• JOB
Each entry below must be given again word for word, with no pictures.

=======

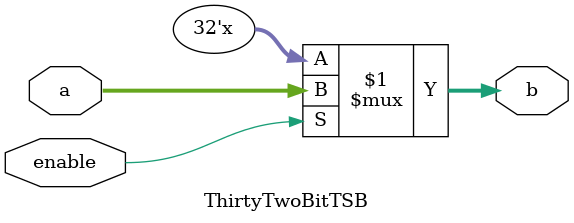
<source format=v>
module ThirtyTwoBitTSB(a,b,enable);
	input [31:0] a;
	output [31:0] b;
	input enable;
	
	assign b = enable ? a : 32'bzzzzzzzzzzzzzzzzzzzzzzzzzzzzzzzz;
endmodule 
</source>
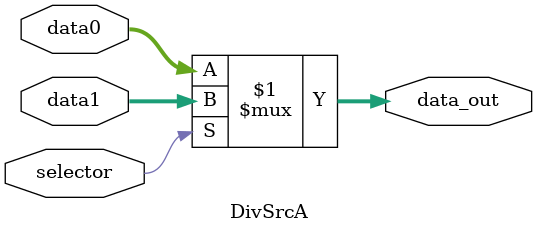
<source format=v>
module DivSrcA (
    input wire selector,
    input wire [31:0] data0,
    input wire [31:0] data1,

    output wire [31:0] data_out
);

    assign data_out = (selector) ? data1 : data0;
    
endmodule
</source>
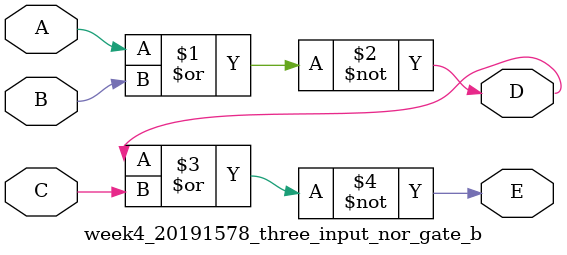
<source format=v>
`timescale 1ns / 1ps


module week4_20191578_three_input_nor_gate_b(
    input A,
    input B,
    input C,
    output D,
    output E
    );
    assign D = ~(A|B);
    assign E = ~(D|C);
endmodule

</source>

=======

• EXERCISE RESPONSE
<source format=v>
module ThirtyTwoBitTSB(a,b,enable);
	input [31:0] a;
	output [31:0] b;
	input enable;
	
	assign b = enable ? a : 32'bzzzzzzzzzzzzzzzzzzzzzzzzzzzzzzzz;
endmodule 
</source>
<source format=v>
module DivSrcA (
    input wire selector,
    input wire [31:0] data0,
    input wire [31:0] data1,

    output wire [31:0] data_out
);

    assign data_out = (selector) ? data1 : data0;
    
endmodule
</source>
<source format=v>
`timescale 1ns / 1ps


module week4_20191578_three_input_nor_gate_b(
    input A,
    input B,
    input C,
    output D,
    output E
    );
    assign D = ~(A|B);
    assign E = ~(D|C);
endmodule

</source>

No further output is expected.